Data shown
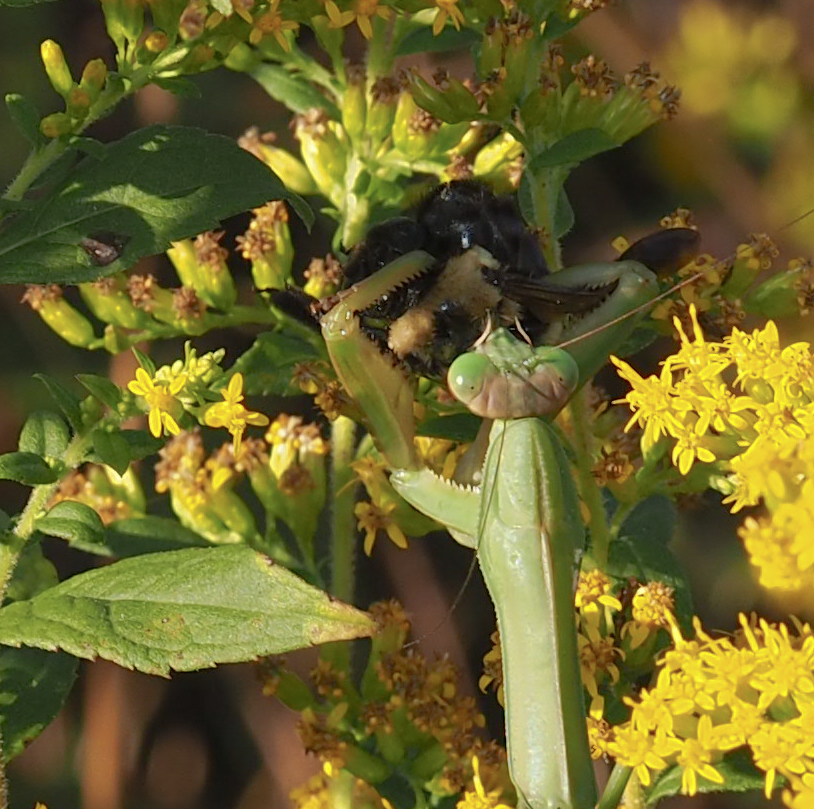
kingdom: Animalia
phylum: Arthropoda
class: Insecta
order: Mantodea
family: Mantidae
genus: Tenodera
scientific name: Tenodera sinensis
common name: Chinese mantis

--

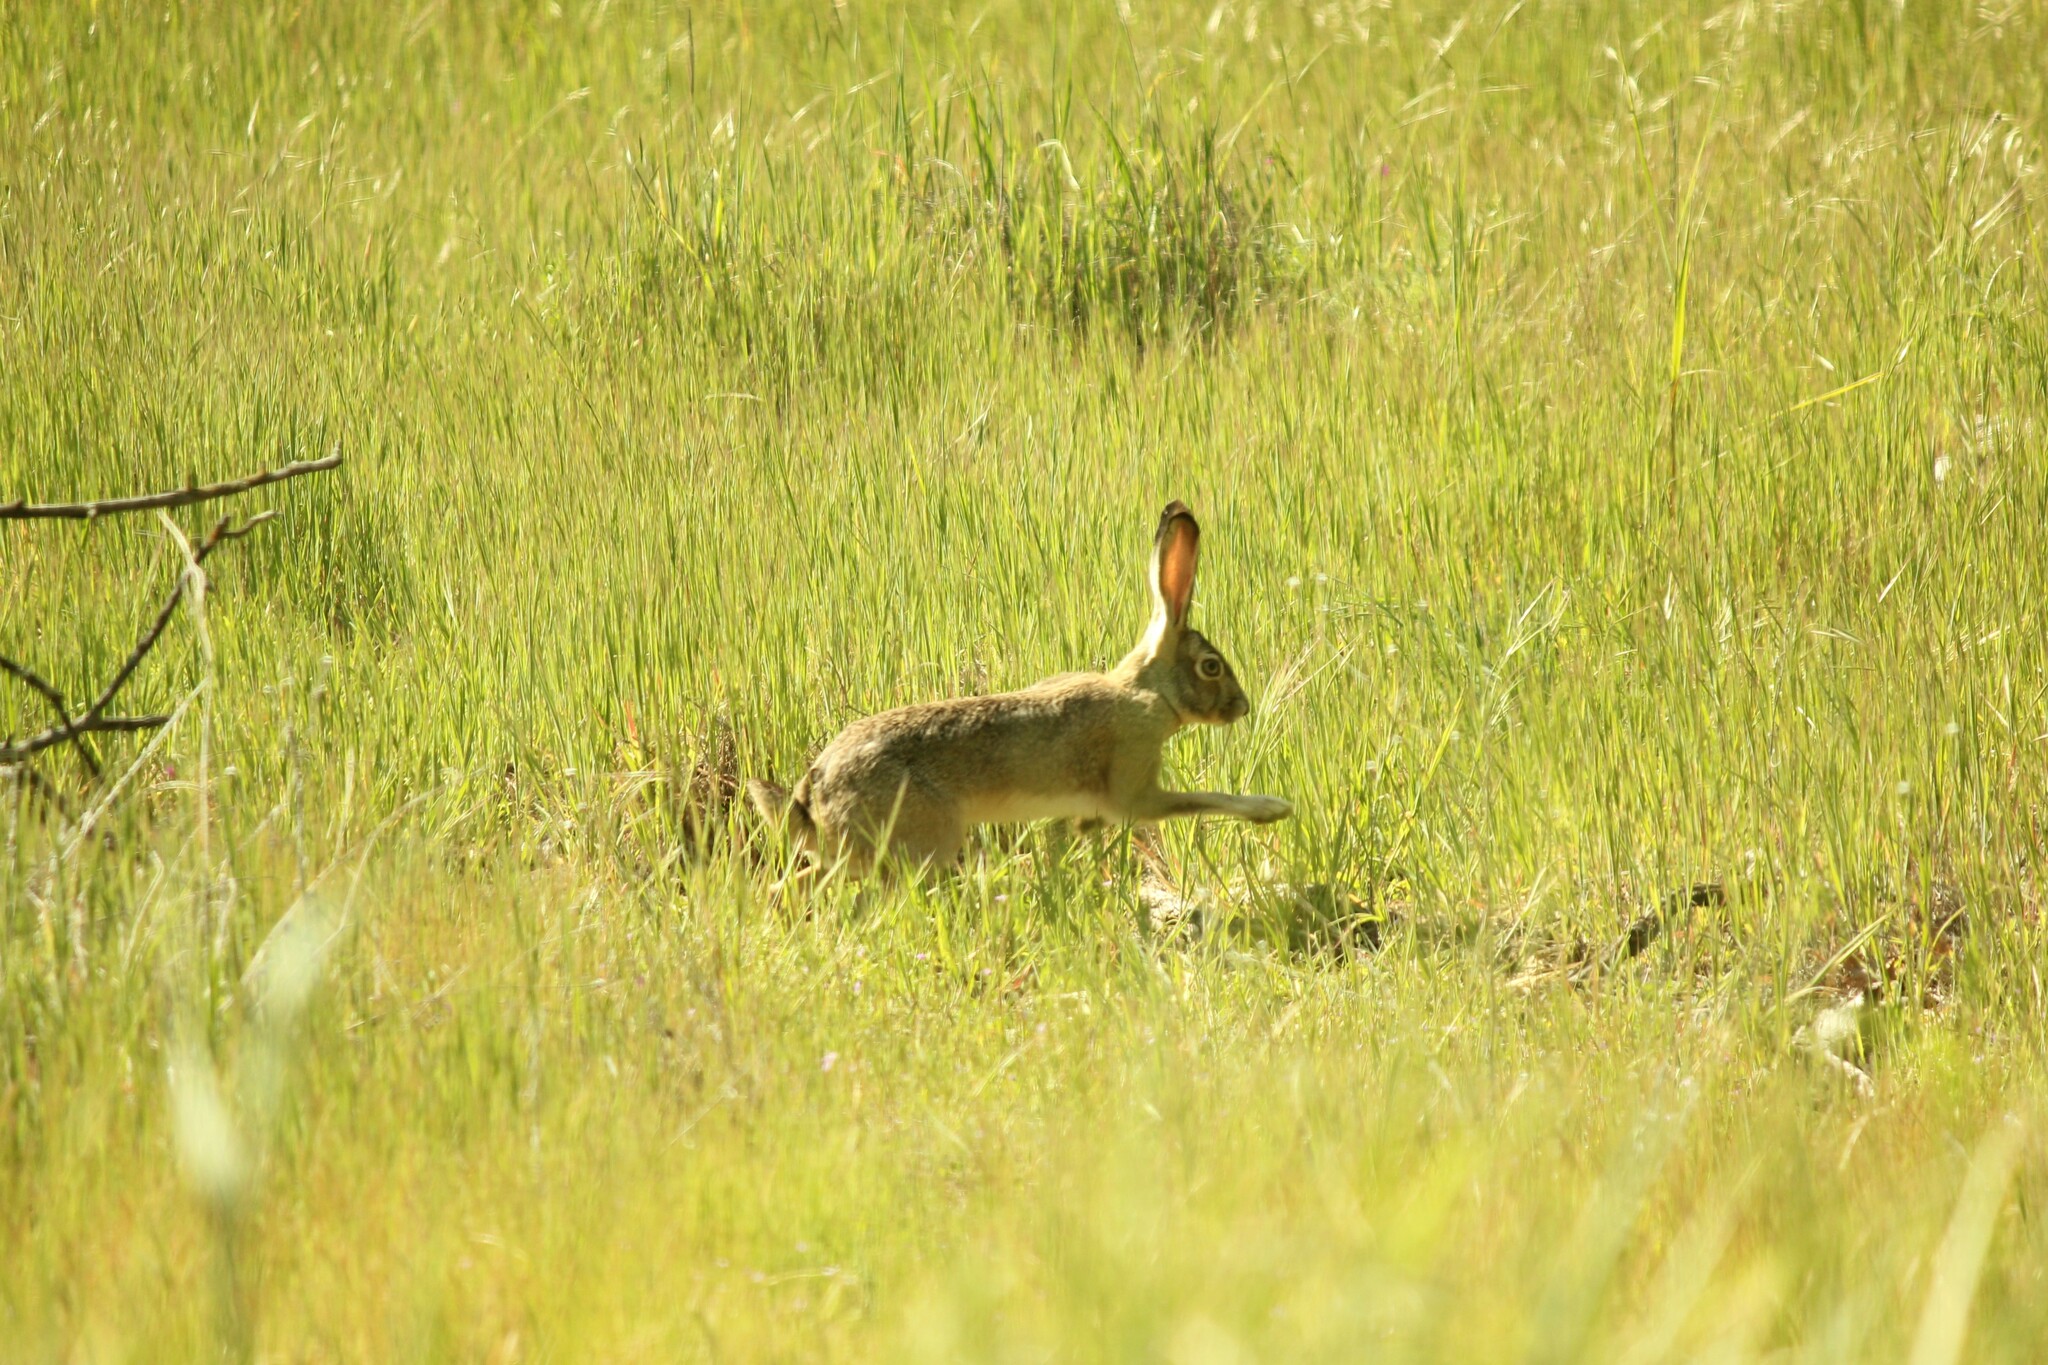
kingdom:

* * *

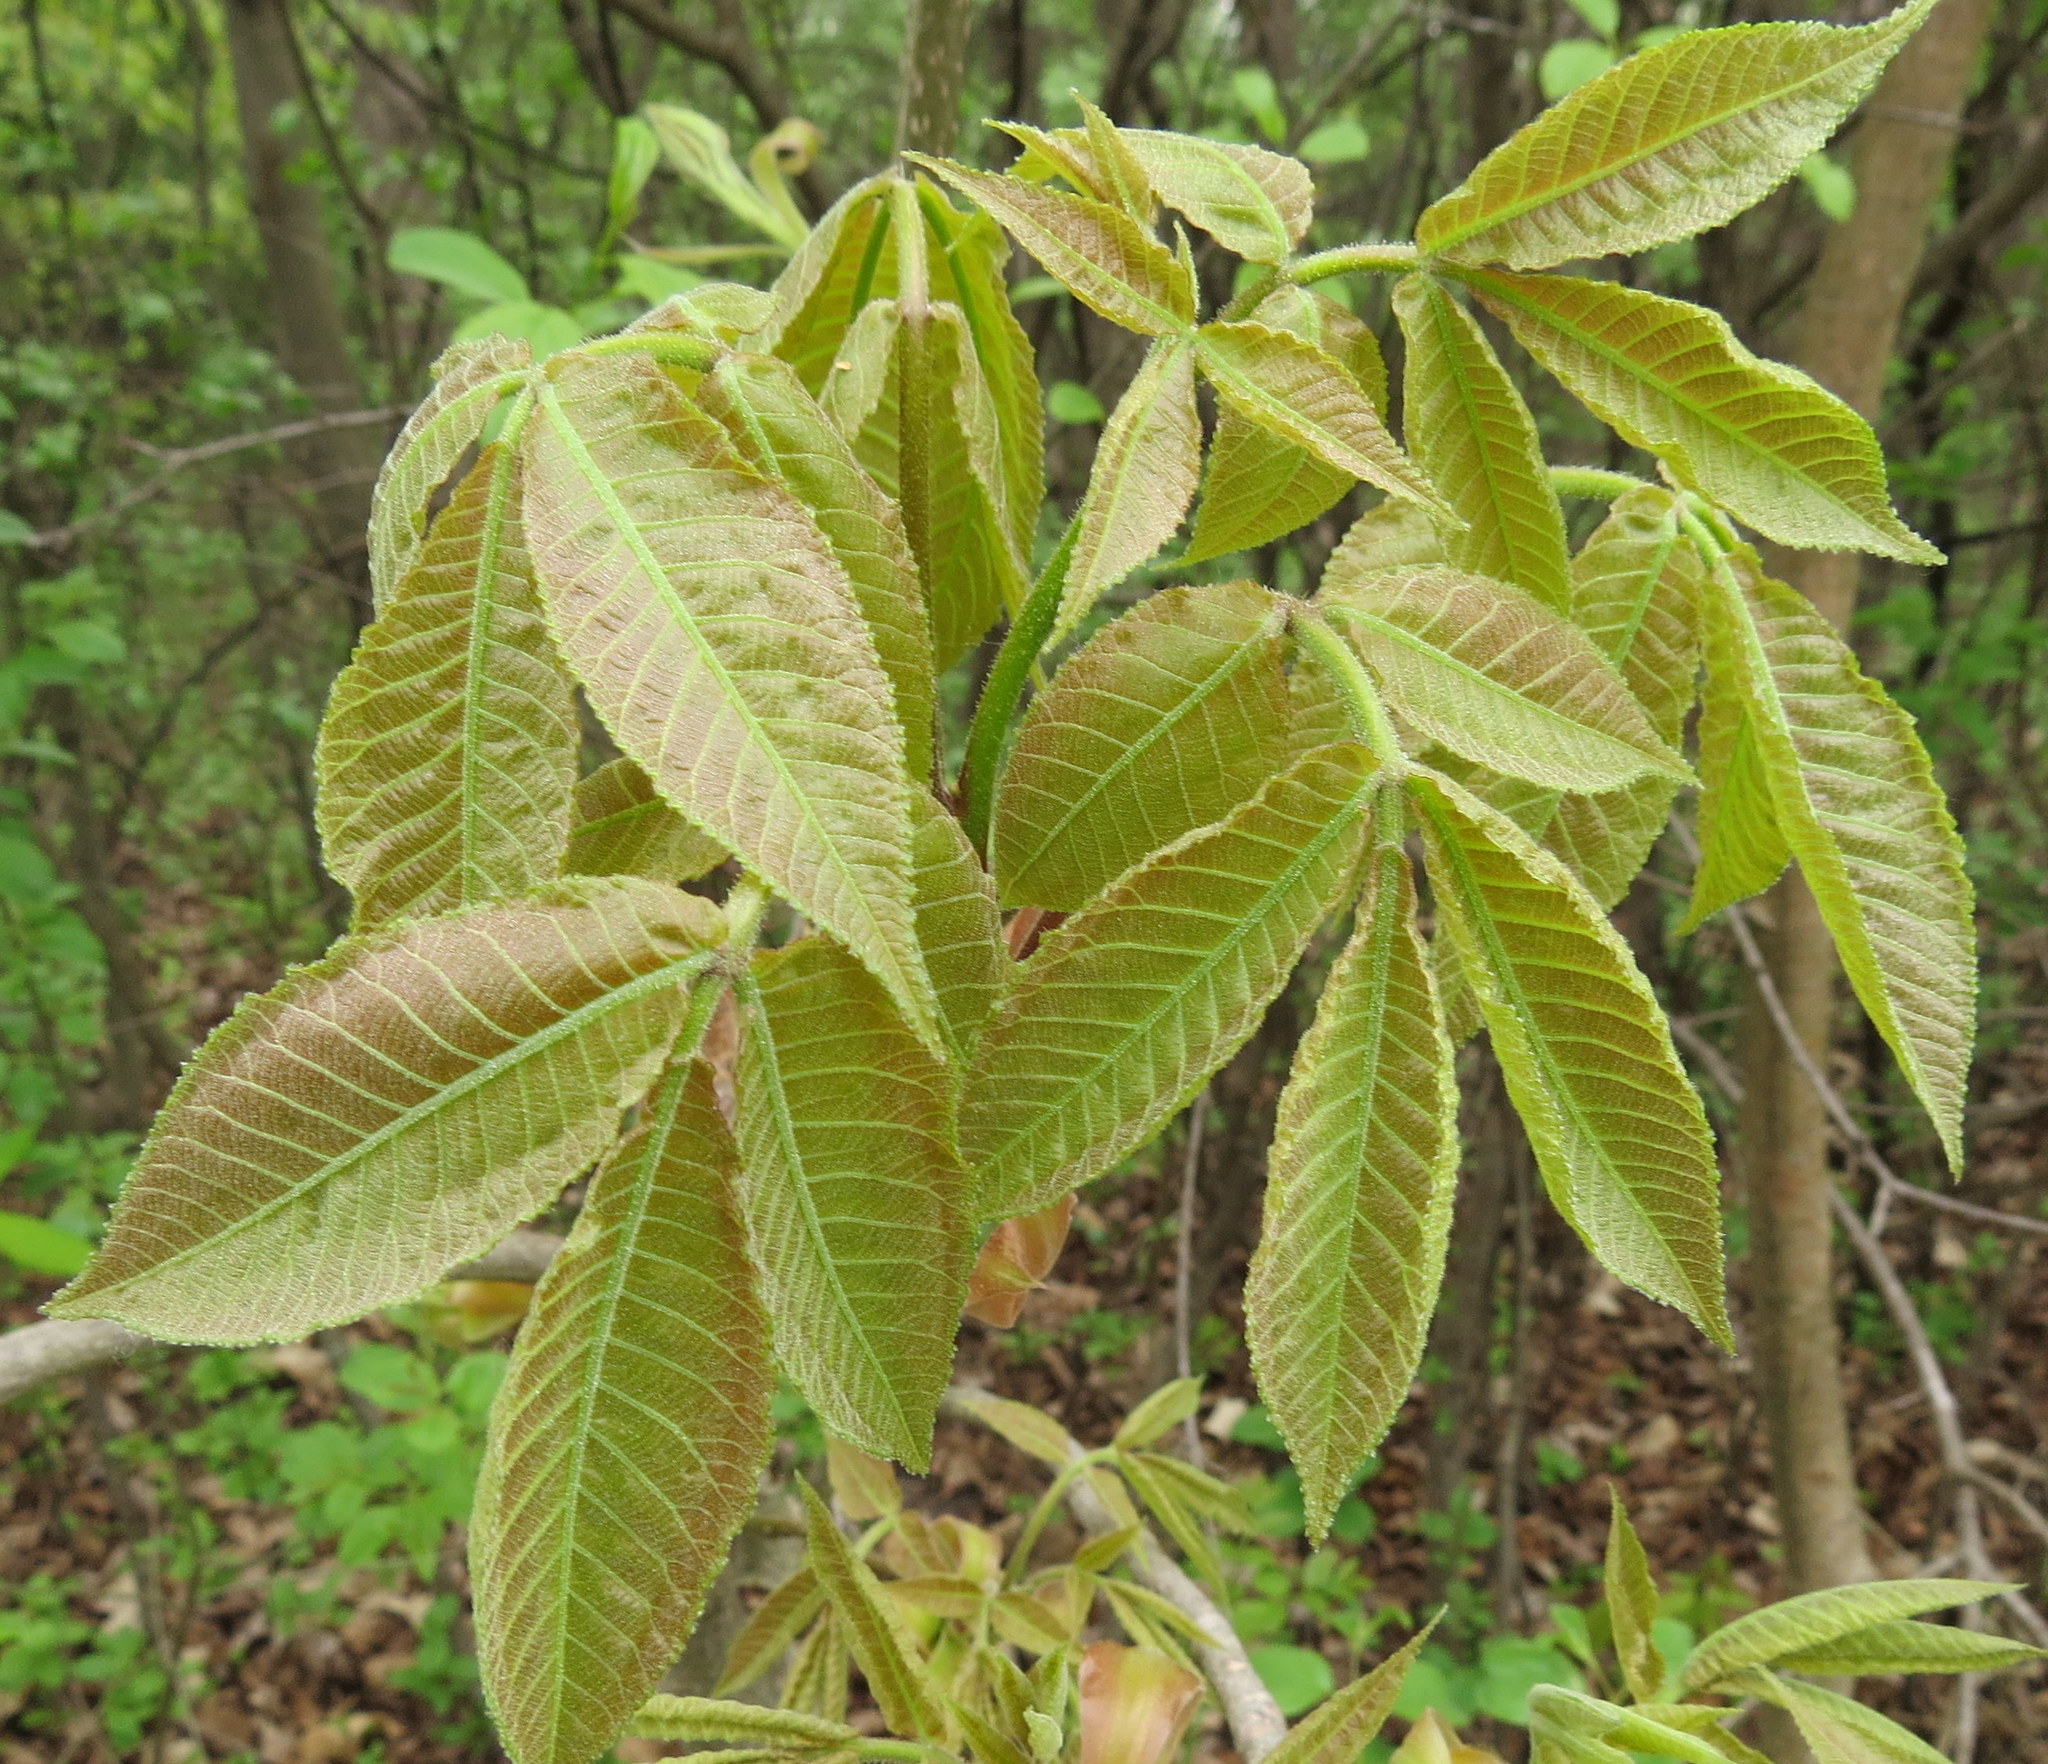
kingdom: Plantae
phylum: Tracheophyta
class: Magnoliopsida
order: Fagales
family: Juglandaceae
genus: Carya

Exercise
Rename "phylum" to "division" and write out the lines again, from the line with "kingdom: Animalia" to the line with "scientific name: Tenodera sinensis", changing nothing else.

Answer for this exercise
kingdom: Animalia
division: Arthropoda
class: Insecta
order: Mantodea
family: Mantidae
genus: Tenodera
scientific name: Tenodera sinensis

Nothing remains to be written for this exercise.